Clinical and public-health implications of these results are threefold. First, tertiary-care hospitals are important touchpoints for cessation interventions, given the high prevalence of long-term smokers among admitted patients and their expressed readiness to quit. Second, the low use of pharmacotherapies and limited physician counseling point to missed opportunities for brief advice, prescription of cessation medications, and structured referral to smoking cessation clinics. Strengthening in-hospital cessation pathways, including training clinicians, implementing opt-out brief interventions, and offering nicotine replacement therapy (NRT)/pharmacotherapy during admission, could improve quit rates. Third, targeted education is needed to fill specific knowledge gaps (e.g., effects on pregnancy), which could be integrated into discharge counseling, community outreach, and aligned with Saudi Vision 2030 Health Sector Transformation Program and hospital accreditation standards that require cessation services [30].

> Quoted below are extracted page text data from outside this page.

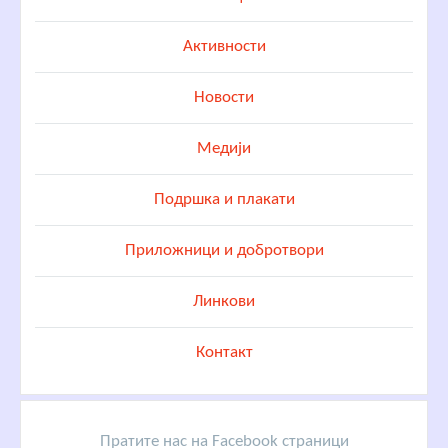
Активности
Новости
Медији
Подршка и плакати
Приложници и добротвори
Линкови
Контакт
Пратите нас на Facebook страници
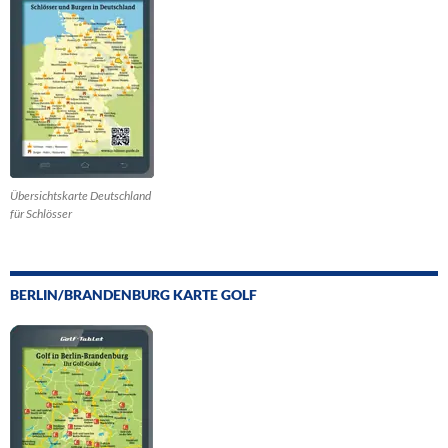
Übersichtskarte Deutschland
für Schlösser
BERLIN/BRANDENBURG KARTE GOLF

This study has several limitations. The cross-sectional design precludes causal inference and may be subject to recall and social desirability bias, particularly for self-reported quitting history and intentions. The single-center inpatient sample limits the generalizability of the findings to community populations or other regions. Pharmacotherapy and counseling utilization were self-reported and not verified through prescription records or cessation clinic documentation. The study focused on traditional tobacco products (cigarettes and shisha) and did not assess e-cigarettes or other emerging nicotine delivery systems, which may have led to an underestimation of nicotine use. Finally, some subgroup cell sizes (e.g., female smokers) were relatively small, which may affect the precision of stratified estimates.

Conclusions

Conclusions
This cross-sectional survey highlights that smoking remains a significant health concern among hospitalized patients in Jeddah, characterized by high daily consumption, early initiation, and notable gaps in awareness of specific health risks. Although many participants had previously attempted to quit, sustained cessation was uncommon, and the use of evidence-based supports, including nicotine replacement therapy and pharmacotherapy, was limited. Pronounced socio-demographic disparities, particularly higher smoking intensity among males, older individuals, married patients, and those with lower educational attainment, underscore the need for tailored, hospital-based cessation strategies. Strengthening inpatient cessation pathways through systematic screening, clinician-led counseling, and provision of pharmacological interventions can help capitalize on hospitalization as a critical window to reduce the burden of smoking-related diseases and support long-term behavior change. Future studies should also assess emerging nicotine delivery systems, such as e-cigarettes and vaping, and link findings to national tobacco-control objectives to inform more comprehensive hospital- and policy-level cessation strategies.